* [REQUIRED TASKS]
**A)** Can you reproduce the article on Ernest Lapointe, from the part that opens with the words containing "In 1917 Lapointe" through the words "to provincial interests.", with nothing changed?
**B)** Which cities does the article on Ernest Lapointe name?
**C)** Can you carry on the article about Ernest Lapointe from its final sentence?

* [EXCERPTED PASSAGE]
Monday, Dec. 08, 1941
Native Son
The one man Canada needed most last week was Ernest Lapointe. For two decades Ernest Lapointe had manipulated the strings that pull the geographical subdivisions, the racial and religious antagonisms of Canada into one nation. Last week the issue of conscription for overseas service threatened to snarl the strings as badly as it did in World War I. But the great manipulator's fingers were limp.
Ernest Lapointe, 65 years old, worn out by diabetes and the strain of war work, lay ill in a Montreal hospital. Once he stirred from a coma, looked up into the eyes of his wife and daughter. "You all alive?" he said. "Good. So am I. We'll celebrate. Give me some water. . . ." Then he died.
Thirty-seven years ago, when he was first elected to Canada's House of Commons, Ernest Lapointe was a French Canadian small-town lawyer, 6 ft. 3 in. of gawking bumpkin. He could speak only a few words in English and knew little of parliamentary procedure. Before his frame had filled out to 240 lb., he had mastered English and political procedure as thoroughly as he learned the lesson that intolerance and bigotry in Canada are two well-banked fires forever threatening to set the Dominion ablaze.
In 1917 Lapointe saw Canada become embittered, intolerant, nearly fly apart over the issue of conscription, which French Canada opposed. He never altered his own opposition to it. In 1919 he ran into the bluntest fact in Canadian politics when, as the logical successor to the late, great Sir Wilfred Laurier, he was kept from the Liberal Party leadership by a deal designed to prevent another Catholic French Canadian from becoming Prime Minister. To break the Party stalemate he threw his support to the then untried William Lyon Mackenzie King in a deal of his own. For French Canada he retained special language, education and religious rights.
Ernest Lapointe was a national figure as envoy to London, Geneva and Canberra, as Acting Prime Minister and a power behind the Administration; yet he remained a native son from whom Quebec expected--and got--special attention to provincial interests.

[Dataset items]
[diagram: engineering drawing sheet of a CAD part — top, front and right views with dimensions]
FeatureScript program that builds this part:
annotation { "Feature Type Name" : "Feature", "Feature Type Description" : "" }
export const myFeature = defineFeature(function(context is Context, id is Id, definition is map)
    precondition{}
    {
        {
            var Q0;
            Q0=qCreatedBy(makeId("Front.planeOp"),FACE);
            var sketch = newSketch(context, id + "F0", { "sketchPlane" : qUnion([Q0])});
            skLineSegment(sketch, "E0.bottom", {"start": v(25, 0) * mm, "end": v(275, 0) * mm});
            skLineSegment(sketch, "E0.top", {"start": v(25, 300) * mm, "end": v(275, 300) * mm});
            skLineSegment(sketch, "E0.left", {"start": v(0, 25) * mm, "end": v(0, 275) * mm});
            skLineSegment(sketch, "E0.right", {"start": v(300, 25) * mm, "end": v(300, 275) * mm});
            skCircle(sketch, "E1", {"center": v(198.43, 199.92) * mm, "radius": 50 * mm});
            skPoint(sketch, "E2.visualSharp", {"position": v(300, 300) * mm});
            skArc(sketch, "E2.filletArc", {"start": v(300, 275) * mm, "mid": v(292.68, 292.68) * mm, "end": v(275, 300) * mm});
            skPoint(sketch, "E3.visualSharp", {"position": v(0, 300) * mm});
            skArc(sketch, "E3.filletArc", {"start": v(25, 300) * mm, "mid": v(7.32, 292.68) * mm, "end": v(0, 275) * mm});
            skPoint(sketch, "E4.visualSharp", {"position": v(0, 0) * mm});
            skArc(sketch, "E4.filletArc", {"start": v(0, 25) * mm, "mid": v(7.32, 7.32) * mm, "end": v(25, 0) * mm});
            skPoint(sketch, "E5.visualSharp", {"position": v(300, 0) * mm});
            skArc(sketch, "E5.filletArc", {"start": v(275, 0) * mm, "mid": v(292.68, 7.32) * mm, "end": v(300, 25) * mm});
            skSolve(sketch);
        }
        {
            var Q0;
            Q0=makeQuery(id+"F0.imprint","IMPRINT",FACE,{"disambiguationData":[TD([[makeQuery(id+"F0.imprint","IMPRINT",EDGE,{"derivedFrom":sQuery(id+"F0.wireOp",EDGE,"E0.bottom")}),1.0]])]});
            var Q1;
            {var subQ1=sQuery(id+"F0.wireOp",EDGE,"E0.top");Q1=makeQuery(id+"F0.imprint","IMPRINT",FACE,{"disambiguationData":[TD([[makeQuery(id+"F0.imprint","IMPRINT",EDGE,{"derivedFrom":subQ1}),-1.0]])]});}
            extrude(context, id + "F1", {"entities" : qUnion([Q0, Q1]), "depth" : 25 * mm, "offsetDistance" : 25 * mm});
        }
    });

* [ANSWERS TO THE TASKS]
**A)**
In 1917 Lapointe saw Canada become embittered, intolerant, nearly fly apart over the issue of conscription, which French Canada opposed. He never altered his own opposition to it. In 1919 he ran into the bluntest fact in Canadian politics when, as the logical successor to the late, great Sir Wilfred Laurier, he was kept from the Liberal Party leadership by a deal designed to prevent another Catholic French Canadian from becoming Prime Minister. To break the Party stalemate he threw his support to the then untried William Lyon Mackenzie King in a deal of his own. For French Canada he retained special language, education and religious rights.
Ernest Lapointe was a national figure as envoy to London, Geneva and Canberra, as Acting Prime Minister and a power behind the Administration; yet he remained a native son from whom Quebec expected--and got--special attention to provincial interests.

**B)** Montreal, London, Geneva, Canberra

**C)**
In a key spot as Minister of Justice in World War II, he was accused of Fascist methods in enforcing the occasionally unfathomable Defense of Canada regulations. Because he spoke out for a declaration of war and strong support to Britain, rabidly anti-British groups in Quebec called him "Judas Lapointe." Tory imperialists claimed that he and Mackenzie King purposely slowed up the war effort. But when the chips were down in 1940, Ernest Lapointe's threat to resign if Quebec did not back the Government's war policy did more than anything else to drive the antiwar Nationale (Lapointe called it Nazionale) Party of Maurice Duplessis out of office.
As thousands of French Canadians filed past his body lying in state in the provincial legislature at Quebec city, a disturbing thought ran through many a mind: there was no one to replace him. Louis Alexandre Tascherau was one possible candidate--but he was 73. Quietly competent Joseph Adelard Godbout, Premier of Quebec, was another--but he was inexperienced in national politics.
What inspired most of the worry was that patrician, patronizing Arthur Meighen, who sponsored conscription in 1917, had been dusted out of the Senate, made Conservative leader and heeled with Tory funds to start a conscription crusade (TIME, Nov. 24). Without Ernest Lapointe to pull the proper strings at the proper time, such a crusade might end in a free-for-all.